A las 22:33 horas, sin más presentación, apareció GÝE, un artista multidisciplinar, graduado en la Berklee, que nos puso en situación: la noche del 14 de abril de 1912 se hundió el Titanic. Y empezó el desarrollo de una obra de belleza sin par, donde los únicos momentos tonales los puso el cuarteto de cuerda cuando intervino, tres veces, tocando el espiritual «Jesus’ Blood Never Failed Me Yet». Todo lo demás fue música modal, efectos percutivos de un ingenio desbordante, ruido real de agua fluyendo, marimba, tambores… y un GÝE que rondó al público envolviéndole en un sonido espacial circular. Se infló, con una sutilidad exquisita. Tuvo sitio.

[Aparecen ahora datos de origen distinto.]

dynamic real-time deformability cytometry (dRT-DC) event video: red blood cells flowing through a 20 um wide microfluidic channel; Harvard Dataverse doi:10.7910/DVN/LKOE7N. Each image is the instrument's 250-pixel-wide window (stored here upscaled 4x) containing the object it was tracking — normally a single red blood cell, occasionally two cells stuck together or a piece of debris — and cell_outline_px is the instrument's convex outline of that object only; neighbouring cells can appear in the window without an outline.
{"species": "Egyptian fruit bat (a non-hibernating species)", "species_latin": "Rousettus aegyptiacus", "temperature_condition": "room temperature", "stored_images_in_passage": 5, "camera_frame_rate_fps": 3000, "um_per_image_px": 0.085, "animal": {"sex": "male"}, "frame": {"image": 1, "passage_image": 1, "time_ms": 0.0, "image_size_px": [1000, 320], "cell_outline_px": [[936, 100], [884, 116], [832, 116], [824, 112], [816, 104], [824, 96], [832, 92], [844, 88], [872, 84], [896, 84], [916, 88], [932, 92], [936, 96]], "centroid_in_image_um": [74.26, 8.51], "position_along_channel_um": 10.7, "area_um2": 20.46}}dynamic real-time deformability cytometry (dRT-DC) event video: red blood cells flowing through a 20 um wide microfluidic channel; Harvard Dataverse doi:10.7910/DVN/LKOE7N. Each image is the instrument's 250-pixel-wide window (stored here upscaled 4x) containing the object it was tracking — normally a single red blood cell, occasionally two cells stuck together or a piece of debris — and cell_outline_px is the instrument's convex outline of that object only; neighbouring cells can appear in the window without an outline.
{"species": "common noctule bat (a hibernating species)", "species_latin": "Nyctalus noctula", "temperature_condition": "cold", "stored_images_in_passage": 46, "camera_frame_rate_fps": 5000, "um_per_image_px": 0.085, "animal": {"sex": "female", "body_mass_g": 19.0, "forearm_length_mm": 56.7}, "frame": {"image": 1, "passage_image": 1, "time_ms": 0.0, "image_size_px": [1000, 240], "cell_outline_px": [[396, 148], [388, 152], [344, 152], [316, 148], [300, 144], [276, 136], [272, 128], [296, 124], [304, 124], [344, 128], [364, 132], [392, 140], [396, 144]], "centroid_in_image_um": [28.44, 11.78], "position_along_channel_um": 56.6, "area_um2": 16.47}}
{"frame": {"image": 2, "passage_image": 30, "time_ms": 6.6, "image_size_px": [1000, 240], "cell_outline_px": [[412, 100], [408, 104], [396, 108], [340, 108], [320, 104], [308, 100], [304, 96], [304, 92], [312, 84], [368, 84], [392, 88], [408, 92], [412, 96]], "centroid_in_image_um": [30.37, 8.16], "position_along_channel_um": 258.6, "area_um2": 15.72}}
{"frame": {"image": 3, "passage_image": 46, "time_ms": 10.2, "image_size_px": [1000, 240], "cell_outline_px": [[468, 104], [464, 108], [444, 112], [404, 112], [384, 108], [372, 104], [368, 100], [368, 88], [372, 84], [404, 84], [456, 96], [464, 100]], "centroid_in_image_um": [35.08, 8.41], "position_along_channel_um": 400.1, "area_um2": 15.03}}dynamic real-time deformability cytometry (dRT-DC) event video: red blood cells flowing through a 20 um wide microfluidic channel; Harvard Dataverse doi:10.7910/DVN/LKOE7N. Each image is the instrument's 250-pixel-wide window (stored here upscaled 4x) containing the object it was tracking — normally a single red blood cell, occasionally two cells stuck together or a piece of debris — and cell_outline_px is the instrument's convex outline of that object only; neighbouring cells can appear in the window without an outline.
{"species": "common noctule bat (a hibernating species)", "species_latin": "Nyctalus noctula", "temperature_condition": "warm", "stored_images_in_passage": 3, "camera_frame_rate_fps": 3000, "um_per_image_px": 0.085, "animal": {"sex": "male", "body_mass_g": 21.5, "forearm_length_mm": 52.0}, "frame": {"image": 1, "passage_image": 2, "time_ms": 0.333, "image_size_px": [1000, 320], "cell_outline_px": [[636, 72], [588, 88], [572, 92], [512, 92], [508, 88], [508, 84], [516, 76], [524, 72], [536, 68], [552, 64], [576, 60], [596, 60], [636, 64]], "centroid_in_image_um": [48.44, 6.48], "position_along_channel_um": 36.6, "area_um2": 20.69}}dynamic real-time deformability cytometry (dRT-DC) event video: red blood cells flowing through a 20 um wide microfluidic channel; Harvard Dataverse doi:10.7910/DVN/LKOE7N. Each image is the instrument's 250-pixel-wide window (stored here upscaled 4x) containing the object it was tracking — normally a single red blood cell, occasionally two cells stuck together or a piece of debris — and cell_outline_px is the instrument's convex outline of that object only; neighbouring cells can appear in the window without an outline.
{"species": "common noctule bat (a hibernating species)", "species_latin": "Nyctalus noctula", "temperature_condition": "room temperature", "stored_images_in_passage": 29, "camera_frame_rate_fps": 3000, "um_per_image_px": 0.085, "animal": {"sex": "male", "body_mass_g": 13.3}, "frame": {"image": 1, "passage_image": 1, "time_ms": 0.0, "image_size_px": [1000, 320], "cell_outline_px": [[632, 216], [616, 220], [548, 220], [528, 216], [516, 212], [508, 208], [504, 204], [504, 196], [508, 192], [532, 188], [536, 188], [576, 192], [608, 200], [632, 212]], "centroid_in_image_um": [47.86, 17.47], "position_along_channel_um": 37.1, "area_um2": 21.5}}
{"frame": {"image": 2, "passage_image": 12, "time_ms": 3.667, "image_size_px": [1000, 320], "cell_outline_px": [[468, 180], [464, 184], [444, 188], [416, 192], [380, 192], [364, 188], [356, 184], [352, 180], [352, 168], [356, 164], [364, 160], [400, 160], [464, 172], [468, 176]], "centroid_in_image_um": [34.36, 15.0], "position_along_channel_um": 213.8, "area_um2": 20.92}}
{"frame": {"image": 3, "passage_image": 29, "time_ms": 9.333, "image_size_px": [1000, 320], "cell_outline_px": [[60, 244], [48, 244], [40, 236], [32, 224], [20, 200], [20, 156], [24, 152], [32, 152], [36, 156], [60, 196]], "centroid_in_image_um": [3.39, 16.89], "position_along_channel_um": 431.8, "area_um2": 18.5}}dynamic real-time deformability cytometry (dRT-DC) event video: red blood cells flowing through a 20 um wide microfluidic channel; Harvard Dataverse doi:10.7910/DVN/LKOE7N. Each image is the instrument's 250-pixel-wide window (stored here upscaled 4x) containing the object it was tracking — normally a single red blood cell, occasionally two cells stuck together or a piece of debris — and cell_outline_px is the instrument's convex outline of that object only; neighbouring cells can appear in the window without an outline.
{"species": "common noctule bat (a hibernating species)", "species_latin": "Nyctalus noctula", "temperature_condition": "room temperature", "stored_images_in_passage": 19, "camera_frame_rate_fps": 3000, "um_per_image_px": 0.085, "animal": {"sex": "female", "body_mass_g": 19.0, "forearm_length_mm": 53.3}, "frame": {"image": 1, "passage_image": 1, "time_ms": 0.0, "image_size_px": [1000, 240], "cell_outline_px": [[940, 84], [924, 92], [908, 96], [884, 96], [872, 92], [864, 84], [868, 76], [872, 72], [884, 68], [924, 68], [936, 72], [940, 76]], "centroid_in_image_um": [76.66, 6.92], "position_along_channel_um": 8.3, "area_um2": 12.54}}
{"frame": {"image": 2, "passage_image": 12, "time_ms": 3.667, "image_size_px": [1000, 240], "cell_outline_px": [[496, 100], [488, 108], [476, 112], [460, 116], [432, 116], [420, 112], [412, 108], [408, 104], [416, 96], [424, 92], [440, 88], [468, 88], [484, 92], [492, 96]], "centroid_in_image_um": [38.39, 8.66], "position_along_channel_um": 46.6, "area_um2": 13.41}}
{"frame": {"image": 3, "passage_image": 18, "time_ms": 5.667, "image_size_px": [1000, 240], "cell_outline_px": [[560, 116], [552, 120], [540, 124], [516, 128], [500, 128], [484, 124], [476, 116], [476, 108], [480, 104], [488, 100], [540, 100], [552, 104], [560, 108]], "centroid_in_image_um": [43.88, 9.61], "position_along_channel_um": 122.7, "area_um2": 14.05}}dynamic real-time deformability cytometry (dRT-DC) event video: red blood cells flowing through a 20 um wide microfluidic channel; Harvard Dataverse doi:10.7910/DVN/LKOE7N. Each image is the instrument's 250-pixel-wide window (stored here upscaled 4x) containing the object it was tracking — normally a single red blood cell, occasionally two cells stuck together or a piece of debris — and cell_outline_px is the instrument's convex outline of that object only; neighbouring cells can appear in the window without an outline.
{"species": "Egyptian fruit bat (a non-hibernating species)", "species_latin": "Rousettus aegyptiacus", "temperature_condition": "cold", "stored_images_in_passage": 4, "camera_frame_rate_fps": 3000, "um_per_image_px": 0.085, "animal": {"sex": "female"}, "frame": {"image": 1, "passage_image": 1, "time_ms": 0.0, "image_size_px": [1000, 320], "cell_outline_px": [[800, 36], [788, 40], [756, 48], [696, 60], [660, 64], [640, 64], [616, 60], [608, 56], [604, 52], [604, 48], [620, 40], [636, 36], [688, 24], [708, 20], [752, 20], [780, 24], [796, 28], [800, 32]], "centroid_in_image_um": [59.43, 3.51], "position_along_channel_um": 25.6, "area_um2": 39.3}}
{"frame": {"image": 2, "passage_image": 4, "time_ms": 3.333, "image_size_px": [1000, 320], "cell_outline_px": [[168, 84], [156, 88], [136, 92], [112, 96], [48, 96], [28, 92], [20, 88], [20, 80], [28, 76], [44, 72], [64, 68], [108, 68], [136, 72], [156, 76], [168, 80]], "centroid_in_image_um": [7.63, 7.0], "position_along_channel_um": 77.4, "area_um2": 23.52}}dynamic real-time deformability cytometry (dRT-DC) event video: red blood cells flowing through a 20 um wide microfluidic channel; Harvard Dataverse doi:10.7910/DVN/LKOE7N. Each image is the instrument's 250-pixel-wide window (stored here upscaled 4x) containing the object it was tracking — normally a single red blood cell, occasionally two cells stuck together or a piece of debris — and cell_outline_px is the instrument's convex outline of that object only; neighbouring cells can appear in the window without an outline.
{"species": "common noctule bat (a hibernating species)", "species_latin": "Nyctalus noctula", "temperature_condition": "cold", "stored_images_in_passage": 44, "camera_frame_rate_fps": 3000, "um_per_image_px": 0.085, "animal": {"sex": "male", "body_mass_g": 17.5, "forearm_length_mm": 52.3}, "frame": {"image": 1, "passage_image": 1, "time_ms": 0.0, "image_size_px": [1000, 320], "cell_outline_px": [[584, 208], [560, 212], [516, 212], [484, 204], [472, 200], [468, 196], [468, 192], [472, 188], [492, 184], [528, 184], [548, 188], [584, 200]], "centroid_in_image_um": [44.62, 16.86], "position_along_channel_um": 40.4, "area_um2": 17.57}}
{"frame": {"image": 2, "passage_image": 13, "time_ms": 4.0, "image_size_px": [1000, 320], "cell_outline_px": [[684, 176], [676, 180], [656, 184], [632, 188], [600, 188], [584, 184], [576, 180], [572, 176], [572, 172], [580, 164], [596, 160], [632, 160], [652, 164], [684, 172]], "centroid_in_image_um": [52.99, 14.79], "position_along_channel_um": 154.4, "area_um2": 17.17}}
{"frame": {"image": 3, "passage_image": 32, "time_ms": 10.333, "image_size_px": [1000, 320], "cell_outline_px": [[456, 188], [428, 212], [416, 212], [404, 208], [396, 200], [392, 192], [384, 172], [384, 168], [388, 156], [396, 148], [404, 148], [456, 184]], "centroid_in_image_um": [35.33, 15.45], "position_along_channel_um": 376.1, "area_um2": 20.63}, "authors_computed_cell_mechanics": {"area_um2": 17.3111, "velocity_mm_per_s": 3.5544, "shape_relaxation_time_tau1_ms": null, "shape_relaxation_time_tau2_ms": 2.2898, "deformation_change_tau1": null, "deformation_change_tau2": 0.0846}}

La obra duró 51 minutos ininterrumpidos. Solo se marchó el 10% del público. Ellos se lo perdieron, porque la propuesta de Mario Prisuelos, director del festival, fue algo maravillosa y más que digna de agradecer. Esto no se ve todos los días… y menos en un lugar tan inspirador. Todavía queda sitio para el buen gusto, la creatividad y el disfrute sin estrés. ¡Qué suerte haber estado allí!